To classify an e-mail message, the Bayesian spam filter assumes that the message is a pile of words that has been poured out randomly from one of the two bags, and uses Bayesian probability to determine which bag it is more likely to be.

Along with the bag of words feature, another feature is generated that represents how 'topical' the essay is, by using the bag of words vector that was generated.

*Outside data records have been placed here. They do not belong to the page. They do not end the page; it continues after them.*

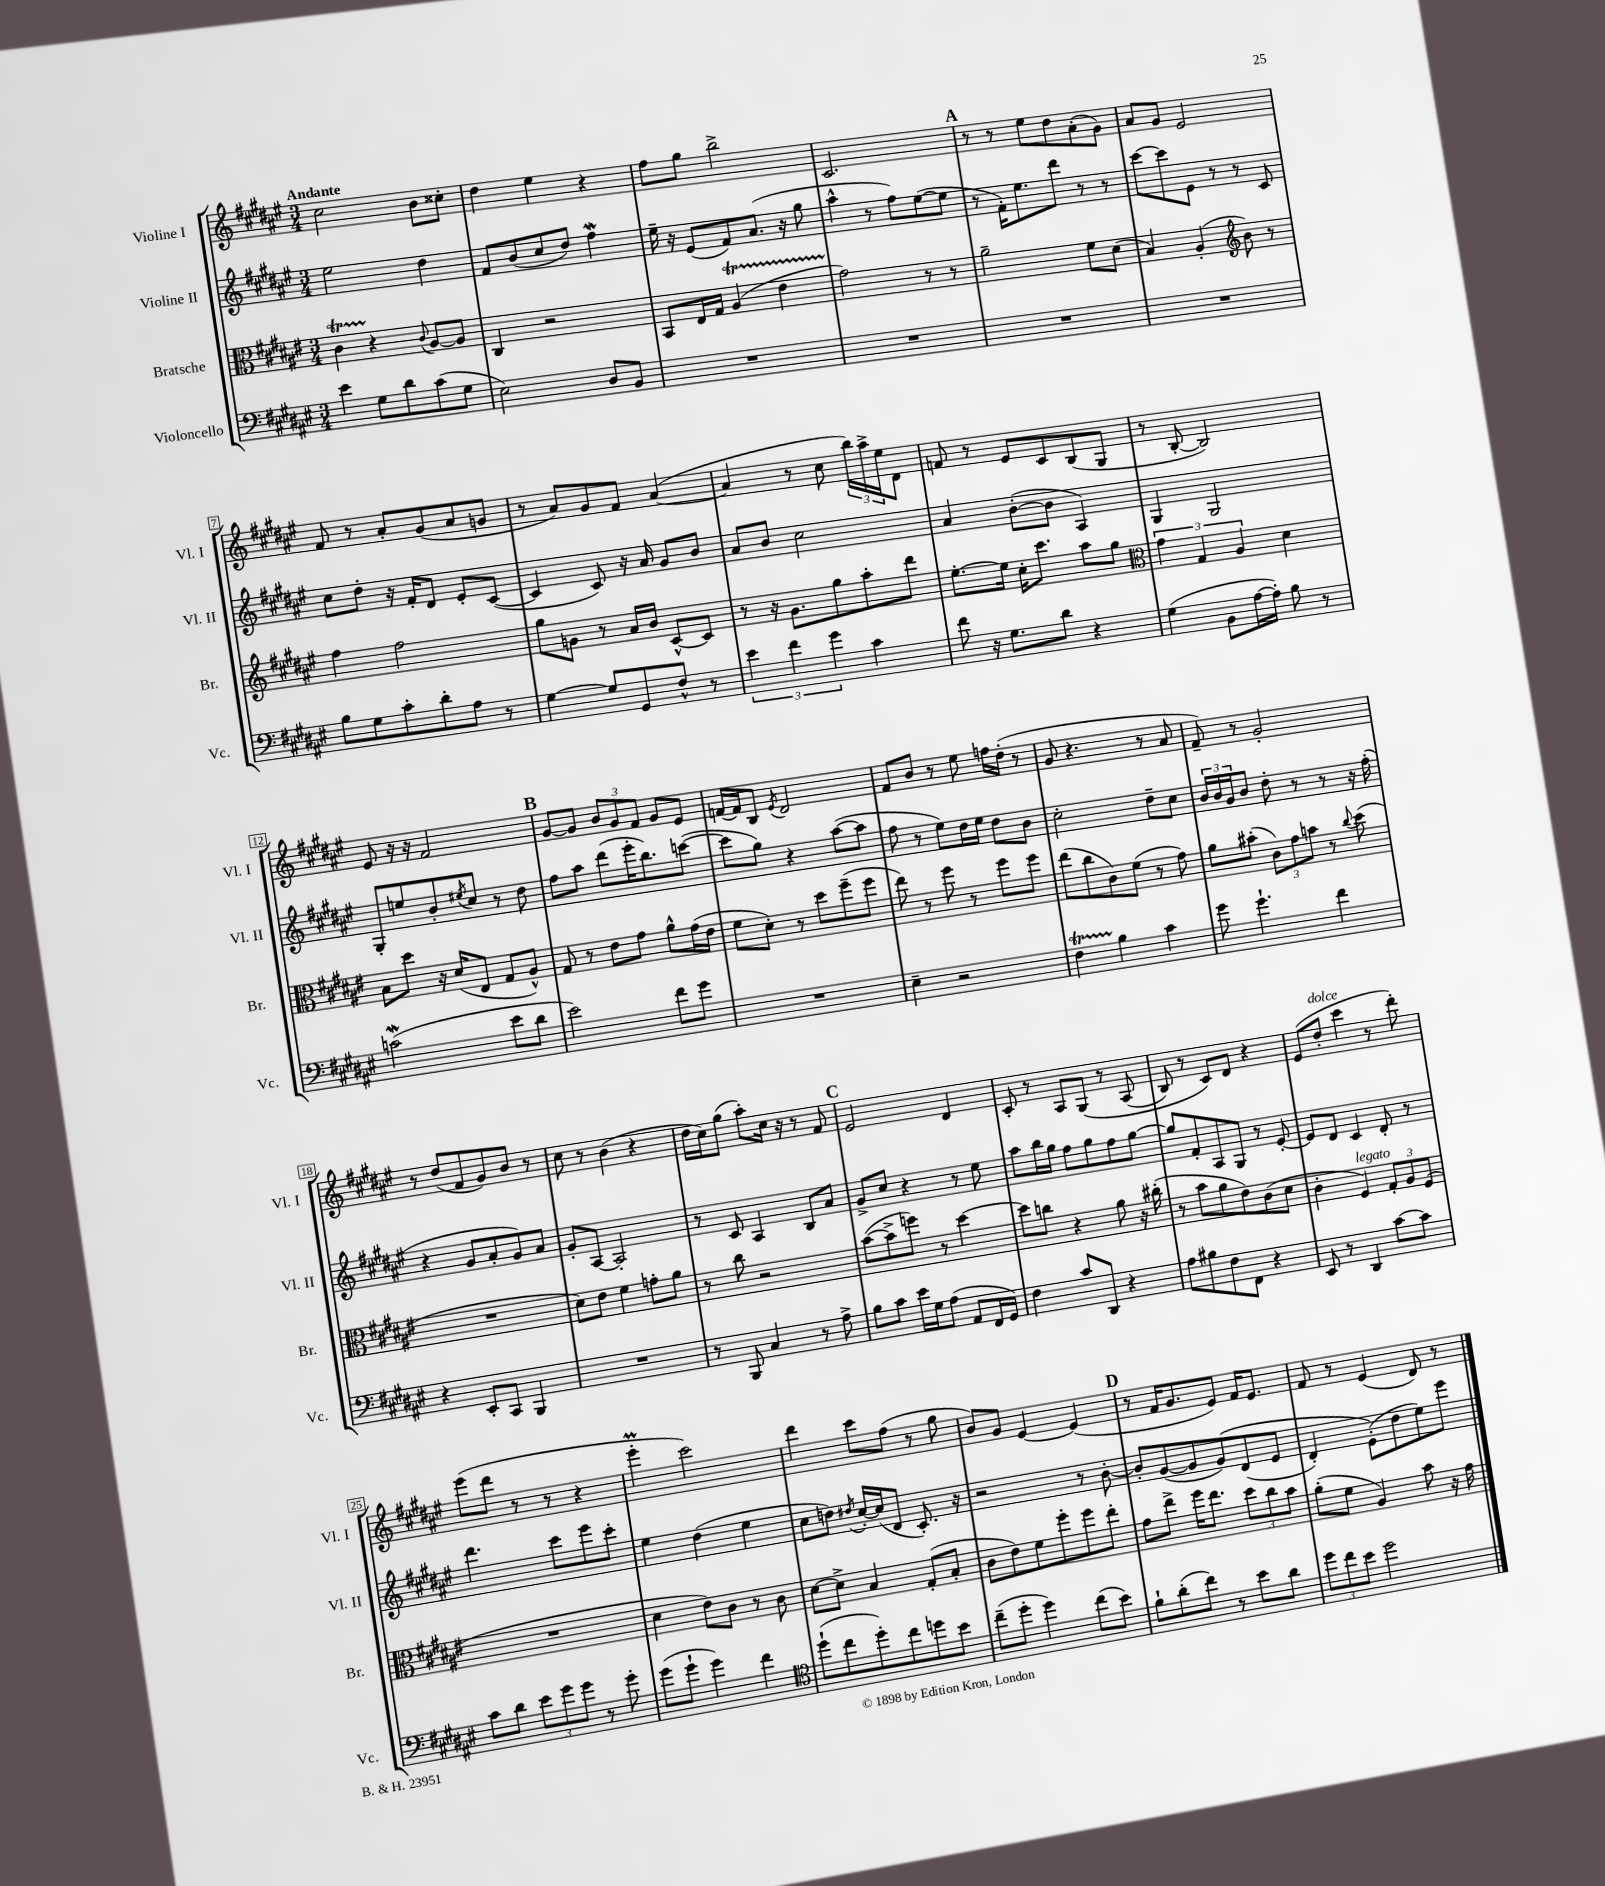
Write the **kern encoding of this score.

**kern	**kern	**kern	**kern
*staff4	*staff3	*staff2	*staff1
*clefF4	*clefC3	*clefG2	*clefG2
*k[f#c#g#d#a#e#]	*k[f#c#g#d#a#e#]	*k[f#c#g#d#a#e#]	*k[f#c#g#d#a#e#]
*M3/4	*M3/4	*M3/4	*M3/4
4e#	4c#	2ee#	2cc#
8G#	4r	.	.
8d#	.	.	.
.	8qqc#	.	.
(8c#	[8A#	4dd#	8b
8G#	8A#]	.	8cc##'
=	=	=	=
2E#)	4C#	8f#	4dd#
.	.	(8b	.
.	2r	8cc#	4ee#
.	.	8dd#)	.
8D#	.	4ff#	4r
8BB	.	.	.
=	=	=	=
2.r	8BB	16ee#~	8ff#
.	.	16r	.
.	16E#	(8e#	8gg#
.	16G#	.	.
.	(4A#	8f#)	2bb^
.	.	(8.a#	.
.	4e#	.	.
.	.	16r	.
.	.	8gg#	.
=	=	=	=
2.r	2g#)	4aa#^^	2.c#
.	.	8r	.
.	.	8ff#)	.
.	8r	([8ee#	.
.	8r	8ee#]	.
=	=	=	=
2.r	2a#~	8r	8r
.	.	16f#')	8r
.	.	8.ee#	.
.	.	.	8ee#
.	.	8ddd#	8dd#
.	8f#	8r	(8a#'
.	(8d#	8r	8g#)
=	=	=	=
2.r	4B)	[8ccc#	8a#
.	.	8ccc#]	8g#
.	(4A#'	8e#	2e#
.	.	8r	.
*	*clefG2	*	*
.	8b)	8r	.
.	8r	8c#	.
=	=	=	=
8B	4ff#	8cc#	8f#
8G#	.	8dd#'	8r
8c#'	2ff#	16r	8a#'
.	.	16f#'	.
8d#'	.	8d#	(8g#
8A#	.	8e#'	8a#
8r	.	([8c#	8g
=	=	=	=
[4G#	8gg#	4c#]	8r
.	8g	.	8a#)
8G#]	8r	8c#)	8g#
8GG#	16a#	16r	8f#
.	16b	16a#	.
8F#^^	[8c#^^	8g#	([4a#
8r	8c#]	8b	.
=	=	=	=
6e#	8r	8a#	4a#]
.	16r	8b	.
6f#	.	.	.
.	8.g#	.	.
.	.	2cc#	8r
6g#	.	.	.
.	8gg#	.	8cc#
4c#	8aa#'	.	24bb)
.	.	.	24aa#^
.	.	.	24ee#
.	8ddd#	.	8d#
=	=	=	=
8f#	[8.ee#'	4a#	8f
16r	.	.	8r
8.G#	16ee#]	.	.
.	16cc#'	([8b'	8e#
.	8.ccc#	.	.
8d#	.	8b]	8c#
4r	8aa#	4A#)	(8B
.	8gg#	.	8G#
=	=	=	=
*	*clefC3	*	*
(4G#	6g#	4G#	8r
.	.	.	[8B'
.	6G#	.	.
8BB	.	2G#	2B])
.	6A#	.	.
[16A#	.	.	.
16A#'])	.	.	.
8B	4d#	.	.
8r	.	.	.
=	=	=	=
(2c	8B	8G#'	8e#
.	8dd#	8ee	16r
.	.	.	16r
.	16r	8b'	2f#
.	(16d#	.	.
.	.	8qee#	.
.	8E#	8cc#	.
8e#	8G#	8r	.
8d#	8A#^^)	8dd#	.
=	=	=	=
2e#)	8G#	8ff#	[8g#
.	8r	8aa#	8g#]
.	8e#	(8ddd#	12b
.	.	.	12g#
.	8g#	16eee#'	.
.	.	.	12f#
.	.	8.bb)	.
8f#	8a#^^	.	8g#
8g#	(16g#	([8ccc	8e#
.	16e#	.	.
=	=	=	=
2.r	8f#	8ccc]	[16f
.	.	.	16f]
.	8d#')	8gg#)	8B
.	.	.	8qe#
.	8r	4r	2d#
.	8dd#	.	.
.	(8ff#~	([8aa#	.
.	8ff#	8aa#]	.
=	=	=	=
4E#~	8ee#)	8ff#	8f#
.	8r	8r	8b
2r	8ff#	8ee#)	8r
.	8r	16dd#	8ee#
.	.	16ee#	.
.	8ff#	8dd#	16ff
.	.	.	(16dd#'
.	8ff#	8b	8r
=	=	=	=
4F#	(8ee#	2cc#'	8g#
.	8cc#	.	4.r
4B	8c#)	.	.
.	(8f#	.	.
4c#	8r	8dd#~	8r
.	8g#)	8cc#	8a#
=	=	=	=
8g#	8a#	24b	8f#~)
.	.	24b	.
.	.	24g#	.
4.g#`	(8b#'	8b	8r
.	12c#)	8dd#'	2g#'
.	12g#	.	.
.	.	8r	.
.	12b	.	.
4f#	8r	8r	.
.	8qqcc#	.	.
.	(8dd#	16r	.
.	.	(16ff#'	.
=	=	=	=
4r	2.r	4r	8r
.	.	.	(8dd#
8EE#'	.	8g#	8f#
8CC#	.	8a#'	8g#)
4BBB	.	8g#)	8b
.	.	8a#	8r
=	=	=	=
2.r	8d#)	8g#'	8cc#
.	8e#	[8A#	8r
.	4f#	2A#']	(4b
.	8g'	.	4r
.	8a#	.	.
=	=	=	=
8r	8r	8r	16dd#
.	.	.	16cc#)
8BBB	8cc#	8c#	(8gg#
4C#	2r	4A#	8aa#')
.	.	.	16cc#
.	.	.	16r
8r	.	8B	8r
8A#^	.	8a#	8f#
=	=	=	=
8B	([8b	8g#^	2e#
8c#	8b^]	8cc#	.
16e#	8ff)	4r	.
16G#	.	.	.
(8A#	8r	.	.
8AA#	[4dd#	8r	4d#
16FF#	.	8ee#	.
16GG#)	.	.	.
=	=	=	=
4F#	8dd#]	8aa#	8c#'
.	8cc	16bb	8r
.	.	16gg#	.
8c#	4r	8ff#	8A#
8DD#	.	8gg#	&(8G#
4r	8a#	8ff#	8r
.	16r	[8gg#	(8A#
.	(16cc#'	.	.
=	=	=	=
8A#	8r	8gg#]	8B)
8B#	8b	8f#'	8r
8F#	8a#	8A#	8c#&)
8FF#	8e#)	8G#	8d#
4r	(8c#	8r	4r
.	8d#	[8e#'	.
=	=	=	=
8EE#	4c#'	8e#]	(8e#
8r	.	8d#	8dd#'
4DD#	4F#)	4c#	4ccc#
[8c#	12G#'	8d#'	8r
.	12A#	.	.
8c#]	.	8r	8ddd#')
.	(12F#	.	.
=	=	=	=
8c#	2.r	4.ddd#	(8eee#
8d#	.	.	8ddd#
12e#	.	.	8r
12g#	.	.	.
.	.	8ccc#	8r
12g#	.	.	.
8r	.	8eee#	4r
8g#'	.	8ccc#'	.
=	=	=	=
(8g#	4d#	4ee#	4eee#'
8g#`	.	.	.
4g#)	8e#)	(4dd#	2ccc#)
.	8c#	.	.
4f#	8r	4ee#	.
.	8c#	.	.
=	=	=	=
*clefC4	*	*	*
(8dd#`	[8d#	8cc#	4ddd#
8cc#	8d#^]	8dd)	.
.	.	8qdd#	.
8dd#')	4B	[16cc#'	8ccc#
.	.	(16cc#]	.
8cc#	.	8d#	(8ff#
8dd	(8G#'	8.c#')	8r
8b	8B'	.	8gg#
.	.	16r	.
=	=	=	=
(8cc#~	8c#	2r	8b)
8dd#'	8e#)	.	8g#
4dd#)	8f#	.	[4e#
.	8ff#'	.	.
(8cc#	8ff#	8r	(4e#]
8b)	8ee#'	[8b'	.
=	=	=	=
8f#`	8g#	8b']	8r
(8a#'	8ee#^	([8g#	16f#
.	.	.	8.g#
8cc#)	16ff#	8g#]	.
.	8.ee#	.	.
8r	.	&(8g#)	8e#)
8b	12dd#	(8d#	16f#
.	.	.	8.e#
.	12cc#	.	.
8a#	.	8e#	.
.	12b	.	.
=	=	=	=
12dd#	(8a#'	4d#')	8f#
12cc#	.	.	.
.	8f#	.	8r
12b	.	.	.
2dd#	4A#)	(8e#'&)	(4e#
.	.	8dd#	.
.	8b	8ee#)	8d#)
.	16r	8eee#	8r
.	16g#	.	.
==	==	==	==
*-	*-	*-	*-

Once the features are generated, the application formulates a model, using all training essays, and their accompanying human-generated scores. The model is essentially a catalog of all feature measurements for all of the training essays, along with their scores. Once created, this model can then be used to determine where in the score space a new, unscored essay lies, based on its feature measurements. In addition to score values, error values, which indicate how consistent the training essay set was, can be calculated. This can provide a confidence value for the final score. 

The software uses a technique called Gradient Boosting Regression to pinpoint the score within the model for a given essay by comparing the features for the new essay against the feature sets of the pre-scored or 'training' essays. This is a well-established machine learning technique. Data theory shows that this technique yields excellent results for regression problems like essay scoring. 

How does it perform?

The best indication of how well the machine learning algorithm works is to measure how well it predicts the score a human rater would have come up with for any given essay.To do this we can evaluate the machine-human rater reliability.


Reliability is a critical aspect of any assessment. It describes whether the score is consistent, and puts an upper limit on the validity of the assessment. The data were analyzed to ascertain the reliability of the machine scores of the essays to represent the scoring of human essay raters.

One thousand, two hundred and fourteen (N=1,214) essays were scored using both human scoring and machine scoring. The correlation between the ratings was .73, representing an inter-rater reliability of .73, which indicates that the machine scoring reliably rates the essays similarly to human raters. In the world of testing, a reliability value of 0.73 is generally considered more than acceptable.

Therefore, the machine scoring of the HR Avatar essay test was demonstrated to be a reliable method for scoring essays that is similar to human ratings, but significantly more efficient, requiring little or no human time or effort to arrive at an assessment of a large number of applicants’ writing skills.